Sedendosi nei dehor lungo i canali o nelle piazze del centro, colpisce un elemento ricorrente: le coperte appoggiate sulle sedie, pronte per essere usate da chi si ferma a cenare all’aperto. Non è un gesto scenografico, né un dettaglio pensato per il visitatore. È qualcosa di normale, quasi invisibile nella sua semplicità, e proprio per questo racconta molto più di tante spiegazioni.
C’è una forma di cura diffusa che attraversa la città senza bisogno di essere dichiarata. Il calore non è solo quello delle luci dei locali o delle bevande servite nei tavolini esterni, ma anche quello di piccoli gesti che rendono lo spazio pubblico più accogliente, più umano, più abitabile anche quando l’aria si fa fresca.

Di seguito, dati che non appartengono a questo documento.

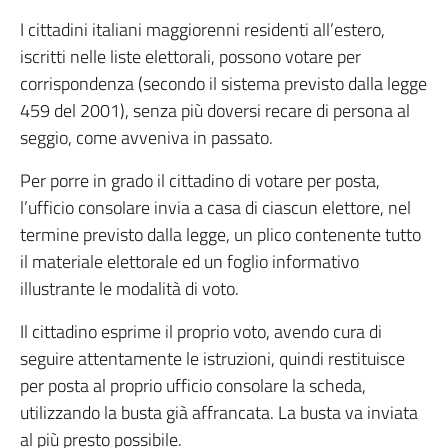
I cittadini italiani maggiorenni residenti all’estero,
iscritti nelle liste elettorali, possono votare per
corrispondenza (secondo il sistema previsto dalla legge
459 del 2001), senza più doversi recare di persona al
seggio, come avveniva in passato.
Per porre in grado il cittadino di votare per posta,
l’ufficio consolare invia a casa di ciascun elettore, nel
termine previsto dalla legge, un plico contenente tutto
il materiale elettorale ed un foglio informativo
illustrante le modalità di voto.
Il cittadino esprime il proprio voto, avendo cura di
seguire attentamente le istruzioni, quindi restituisce
per posta al proprio ufficio consolare la scheda,
utilizzando la busta già affrancata. La busta va inviata
al più presto possibile.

In questo si riconosce quella dimensione che spesso viene riassunta con la parola hygge, ma che dal vivo va oltre la definizione. Non è un concetto astratto, né un elemento da ricercare intenzionalmente. È piuttosto una conseguenza naturale del modo in cui la città è progettata e vissuta: stare bene nello spazio condiviso, senza bisogno di altro.
Anche nei momenti più semplici della giornata — una cena all’aperto, una passeggiata serale lungo il canale, una sosta su una panchina — tutto sembra contribuire a una sensazione di equilibrio discreto. Nulla è eccessivo, nulla è lasciato al caso, ma allo stesso tempo niente appare forzato.

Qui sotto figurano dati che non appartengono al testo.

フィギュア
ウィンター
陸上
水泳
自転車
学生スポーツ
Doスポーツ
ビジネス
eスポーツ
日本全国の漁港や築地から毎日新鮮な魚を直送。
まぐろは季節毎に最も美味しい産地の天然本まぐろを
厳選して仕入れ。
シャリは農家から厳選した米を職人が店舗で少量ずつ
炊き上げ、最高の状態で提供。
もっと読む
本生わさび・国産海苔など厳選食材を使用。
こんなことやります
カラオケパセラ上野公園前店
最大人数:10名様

E mentre si osservano le luci di Nyhavn riflettersi sull’acqua o si attraversano strade ormai silenziose rispetto al movimento del giorno, si ha la sensazione che Copenaghen non stia cercando di essere ricordata. Sta semplicemente offrendo uno spazio in cui è naturale fermarsi.
Forse è questo ciò che resta al termine del viaggio: non un elenco di luoghi visitati, ma l’impressione di una città che riesce a rendere ordinario ciò che altrove sembra eccezionale. Una città che non ha bisogno di alzare la voce per essere ascoltata, perché parla attraverso il modo in cui le persone vivono i suoi spazi.